Quietly horrifying and laced with bitterly black comedy, Fat Jewels is a moody, miserable study of psychosexual abuse. Set in one room of a grubby council flat, the story centres on troubled lad Pat, whose fear of his own deteriorating mental health leaves him vulnerable to damaged, old-enough-to-be-his-dad family friend Danny.
Robert Walters makes a chillingly believable predator here, running rings around the younger man as he works through his own myriad traumas, methodically seducing his victim with promises of friendship, fried food, and cathartic violence. Hugh Train, meanwhile, is energetic and engaging as Pat, playing the part with well-judged, unforced openness.
Luke Davies directs with the same frank empathy he brought to 2017’s The Chemsex Monologues, creating an atmosphere of creeping awfulness while working hard to unearth the sympathetic strands in Joseph Skelton’s keenly observed but deliberately directionless script.
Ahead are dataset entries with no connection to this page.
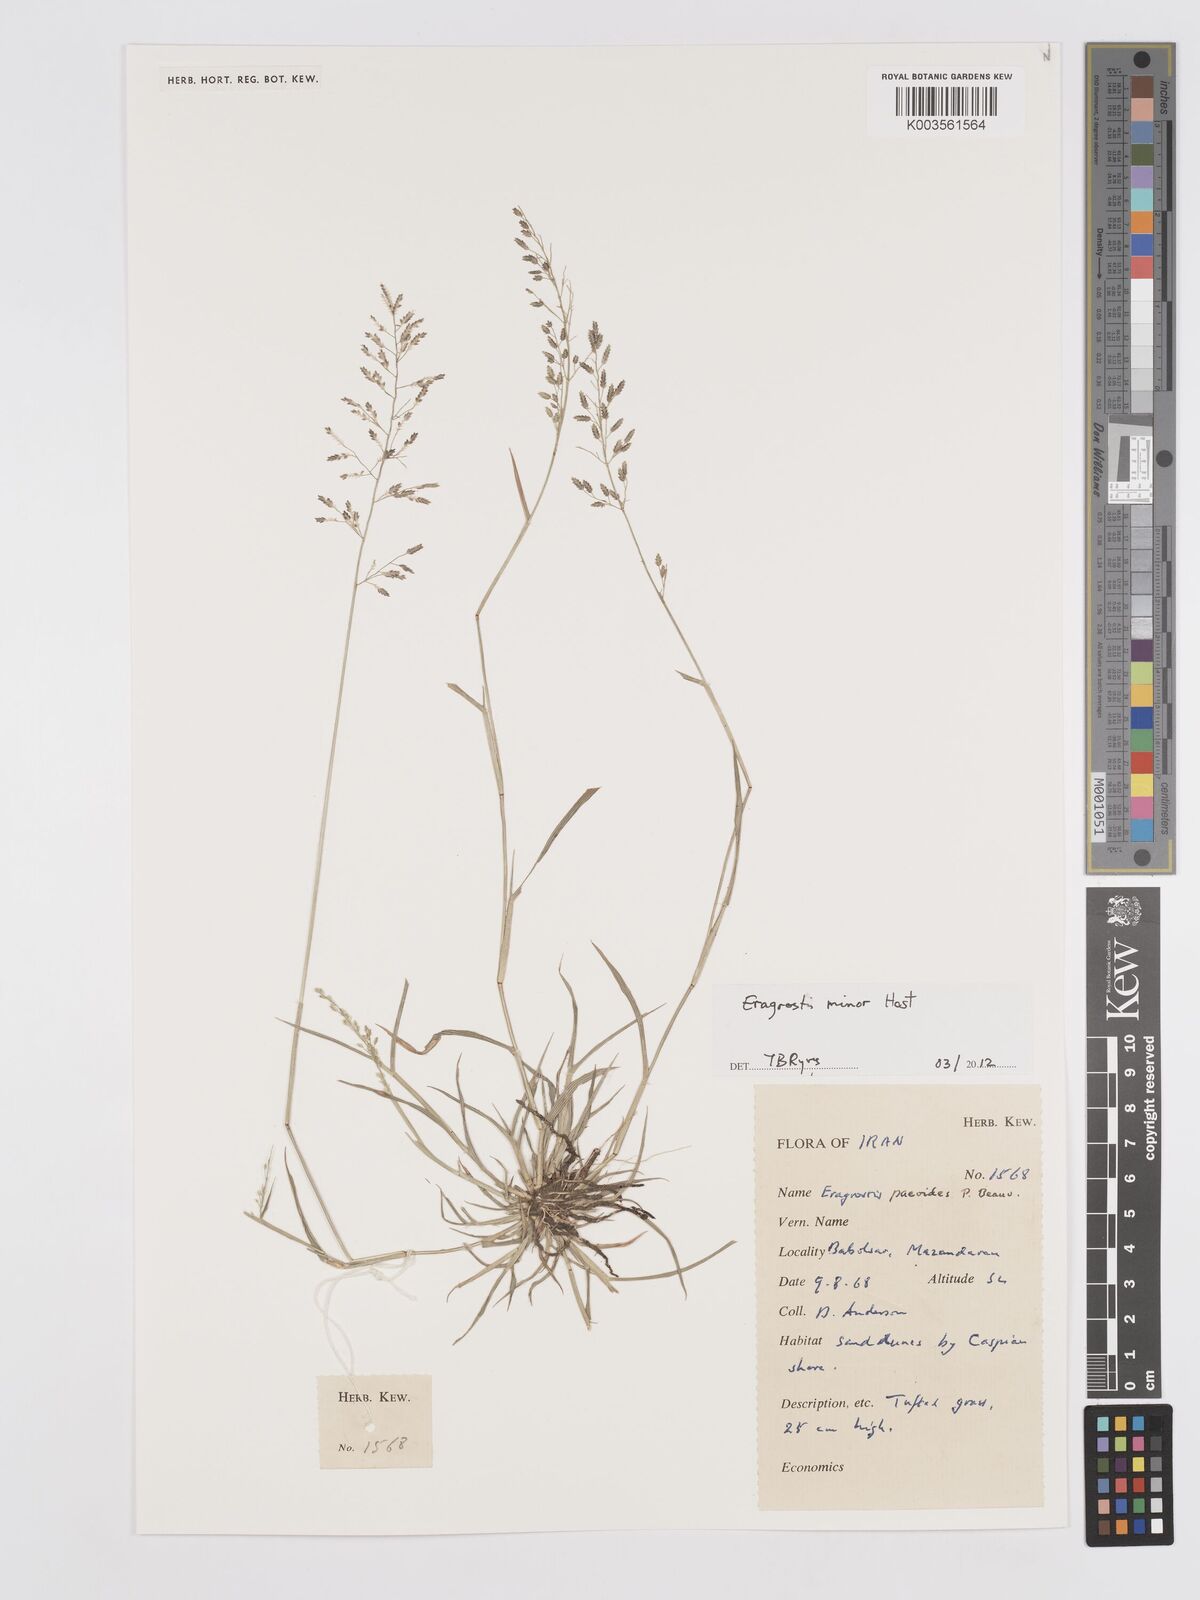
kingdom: Plantae
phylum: Tracheophyta
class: Liliopsida
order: Poales
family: Poaceae
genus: Eragrostis
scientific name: Eragrostis minor
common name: Small love-grass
Though the plot develops through jarring peaks and ploddingly slow plateaus, the bleak dialogue is absorbing, ringing true in both naturalistic and darkly lyrical passages. Exploring their deeply repressed needs, the characters linger with queasy sensuality on descriptions of chip grease glittering on skin, of an imagined abuser’s shadow crossing the wall like Nosferatu.
Designed by Andrew Skelton, the set is cluttered with takeaway cartons and lager cans, sleeping bags and a child-sized chair, all scattered against a backdrop of angular puce panels. The effect is simultaneously recognisable and disorienting, hinting at the disordered lives and seething desperation of the play’s disaffected characters.